Dans le cas du Collège Antoine-Girouard, la proportion de filles tournait autour de 12 à 15 % dans les dernières années, indique-t-il. De manière générale, « il y a plus d’avantages que d’inconvénients » à faire ce choix, croit-il. L’impact de la mixité n’a toutefois pas été « significatif », selon lui, puisque « l’enjeu était ailleurs ».

Un autre ancien administrateur du ­Collège Antoine-Girouard, André Barnabé, dresse un constat semblable. L’entrée de la mixité n’a pas nui, juge-t-il, peut-être même qu’elle a permis à l’établissement de durer « un certain nombre d’années de plus », évoque-t-il, même si au final la ­fermeture n’a pas été évitée. Ce sont les statistiques d’admission qui seront le meilleur indicateur du succès du virage qu’entreprend le CSM, affirme-t-il.

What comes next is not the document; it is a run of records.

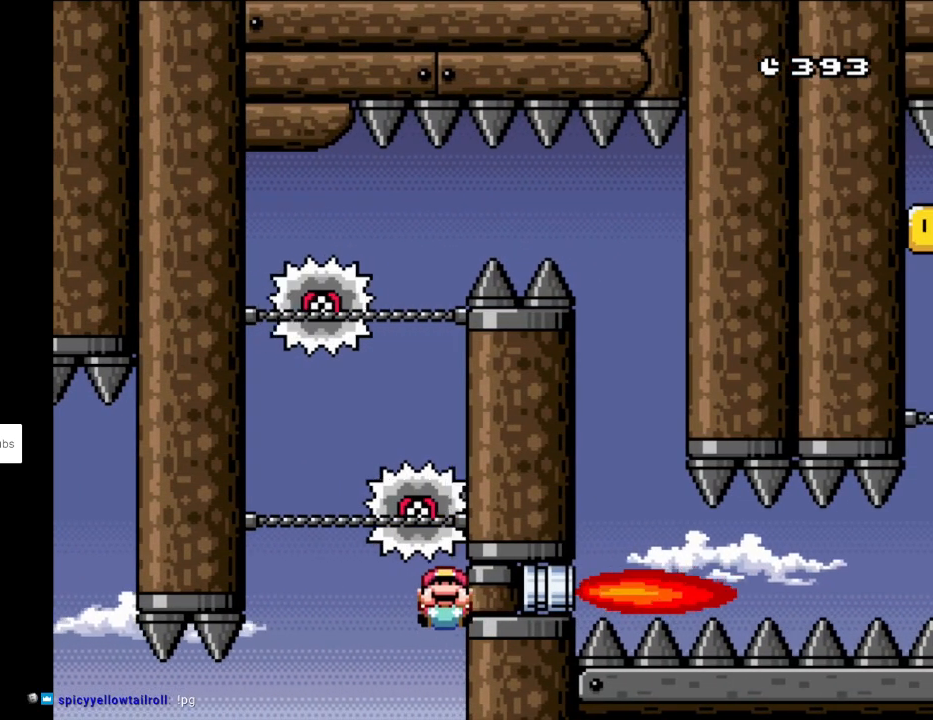
{"buttons": ["Y", "DPAD_UP"], "events": [[100, "DPAD_RIGHT", "up"]]}
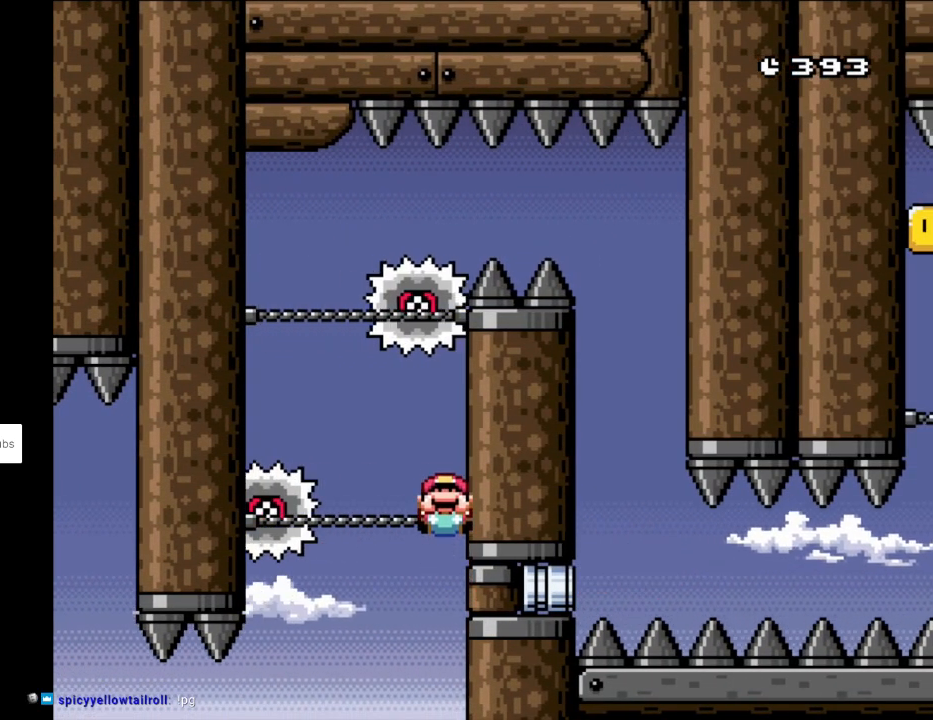
{"buttons": ["Y"], "events": [[467, "DPAD_UP", "up"]]}
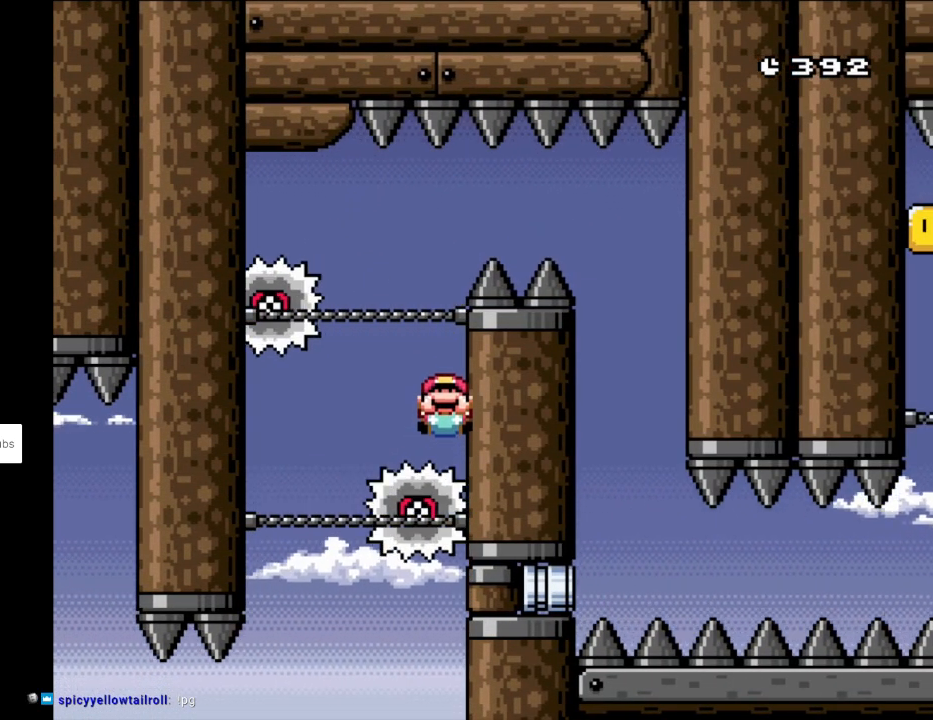
{"buttons": ["Y", "DPAD_UP"], "events": [[83, "DPAD_DOWN", "down"], [383, "DPAD_DOWN", "up"], [467, "DPAD_UP", "down"]]}
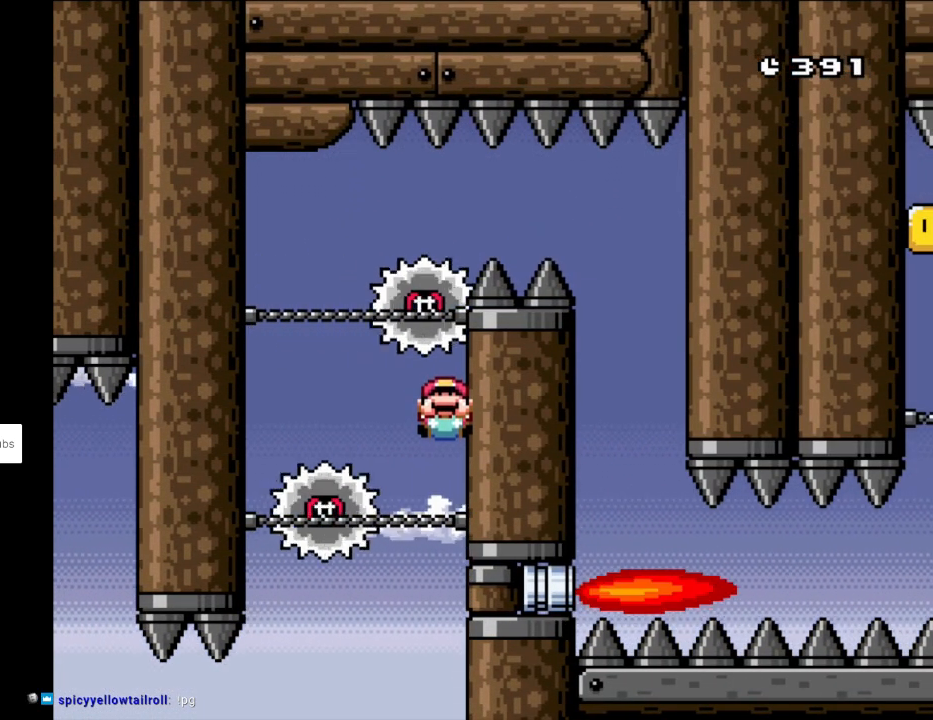
{"buttons": ["Y", "DPAD_UP"], "events": []}
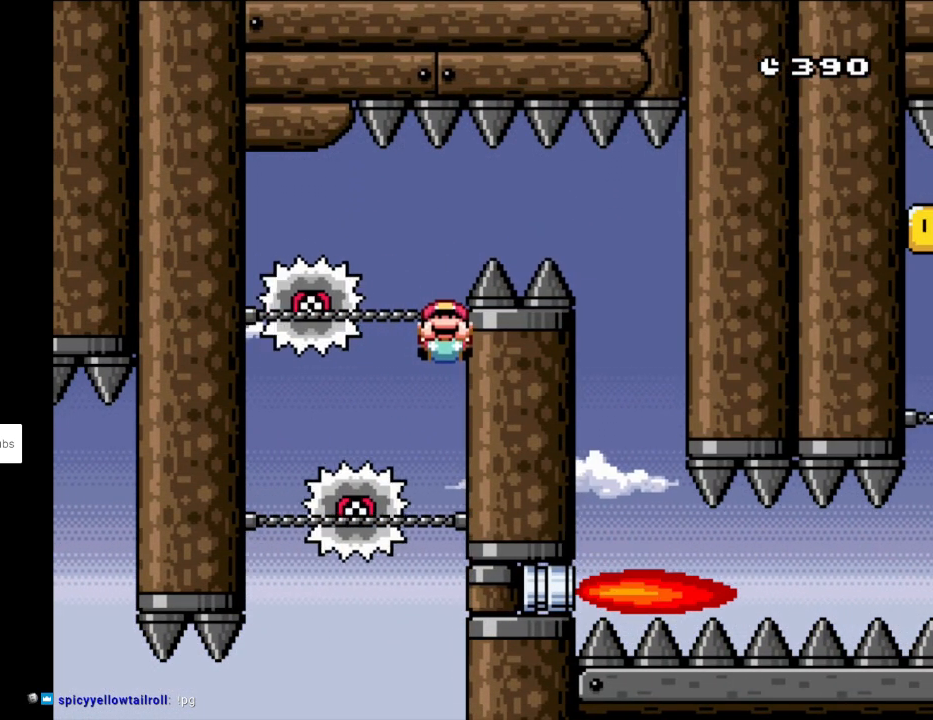
{"buttons": ["Y", "DPAD_UP"], "events": []}
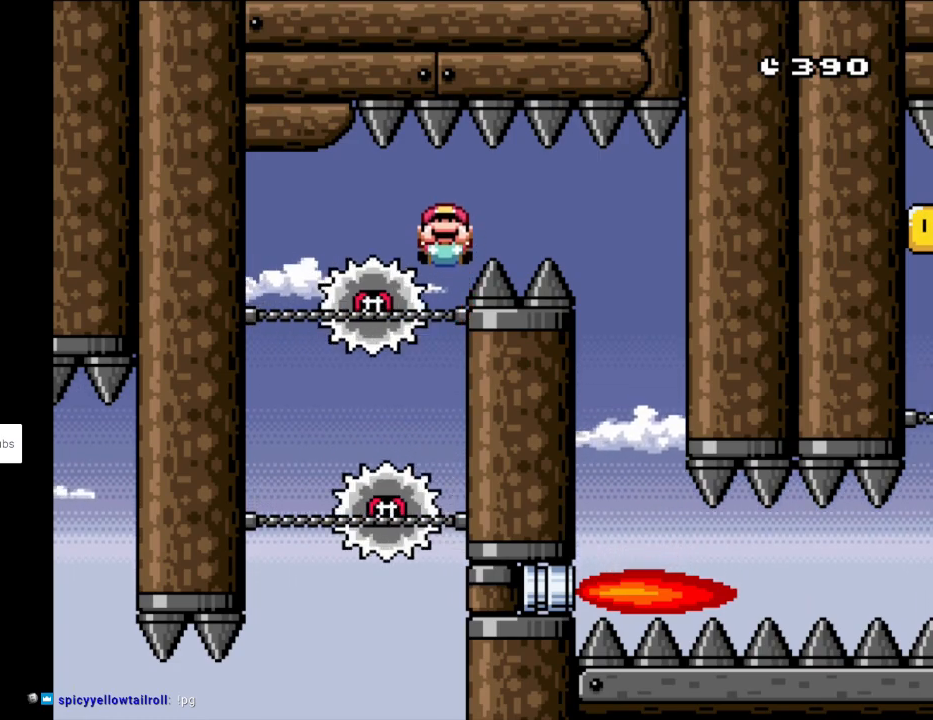
{"buttons": ["Y", "DPAD_RIGHT"], "events": [[67, "DPAD_RIGHT", "down"], [67, "DPAD_UP", "up"], [267, "DPAD_DOWN", "down"], [450, "DPAD_DOWN", "up"]]}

La mixité ne serait donc ni une panacée ni une calamité pour une école qui cherche à augmenter son bassin d’élèves. Dans ce contexte, il est logique que le CSM ne parie pas uniquement sur la mixité, mais aussi sur de nouveaux ­programmes et de nouvelles approches pédagogiques pour se démarquer et ­arriver à survivre.

Le directeur du Collège Antoine-Girouard au moment de sa fermeture, Dominique Lestage, a pour sa part refusé de partager son point de vue.